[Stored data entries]

↓

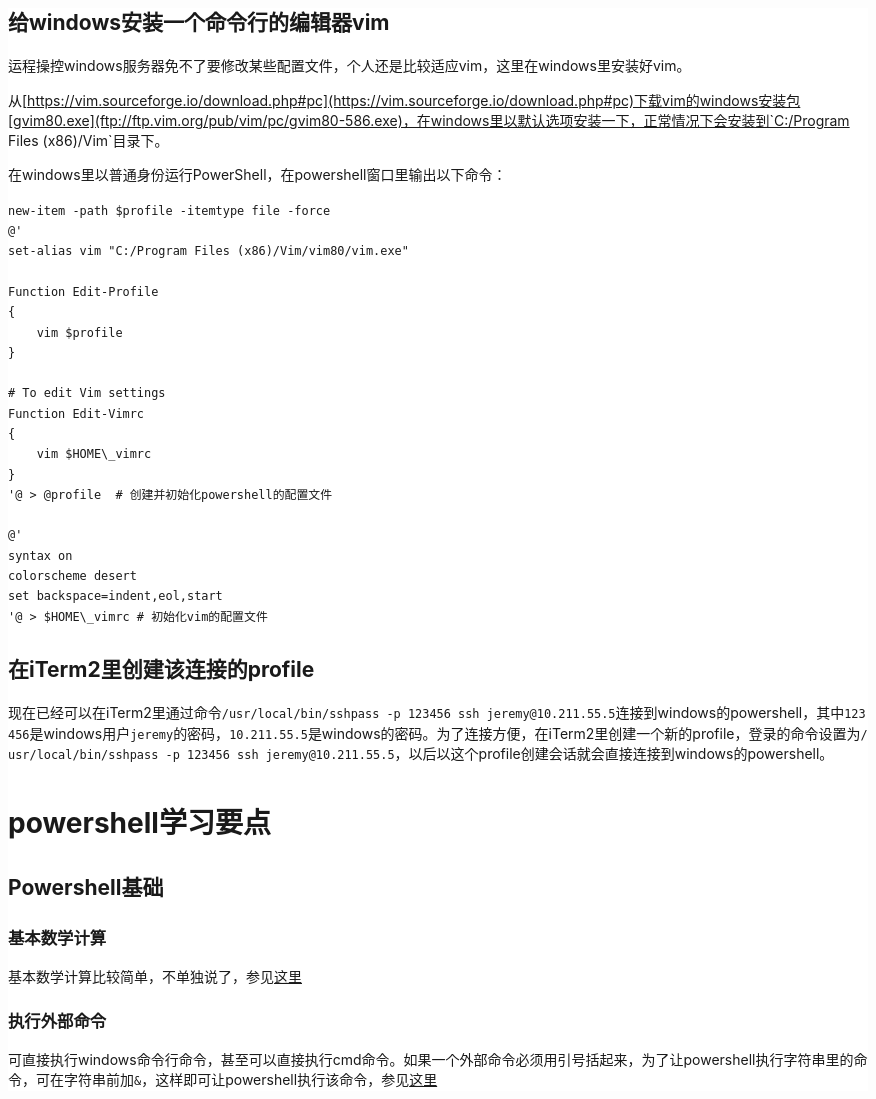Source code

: ## 给windows安装一个命令行的编辑器vim

运程操控windows服务器免不了要修改某些配置文件，个人还是比较适应vim，这里在windows里安装好vim。

从[https://vim.sourceforge.io/download.php#pc](https://vim.sourceforge.io/download.php#pc)下载vim的windows安装包[gvim80.exe](ftp://ftp.vim.org/pub/vim/pc/gvim80-586.exe)，在windows里以默认选项安装一下，正常情况下会安装到`C:/Program Files (x86)/Vim`目录下。

在windows里以普通身份运行PowerShell，在powershell窗口里输出以下命令：

```
new-item -path $profile -itemtype file -force
@'
set-alias vim "C:/Program Files (x86)/Vim/vim80/vim.exe"

Function Edit-Profile
{
    vim $profile
}

# To edit Vim settings
Function Edit-Vimrc
{
    vim $HOME\_vimrc
}
'@ > @profile  # 创建并初始化powershell的配置文件

@'
syntax on
colorscheme desert
set backspace=indent,eol,start
'@ > $HOME\_vimrc # 初始化vim的配置文件
```

## 在iTerm2里创建该连接的profile

现在已经可以在iTerm2里通过命令`/usr/local/bin/sshpass -p 123456 ssh jeremy@10.211.55.5`连接到windows的powershell，其中`123456`是windows用户`jeremy`的密码，`10.211.55.5`是windows的密码。为了连接方便，在iTerm2里创建一个新的profile，登录的命令设置为`/usr/local/bin/sshpass -p 123456 ssh jeremy@10.211.55.5`，以后以这个profile创建会话就会直接连接到windows的powershell。

# powershell学习要点

## Powershell基础

### 基本数学计算

基本数学计算比较简单，不单独说了，参见[这里](http://www.pstips.net/powershell-as-a-calculator.html)

### 执行外部命令

可直接执行windows命令行命令，甚至可以直接执行cmd命令。如果一个外部命令必须用引号括起来，为了让powershell执行字符串里的命令，可在字符串前加`&`，这样即可让powershell执行该命令，参见[这里](http://www.pstips.net/powershell-executing-external-commands.html)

↑

**Task statement:** Lines holding the string "pstips" in the records above must be counted; give the number alone.

**Answer area:** 2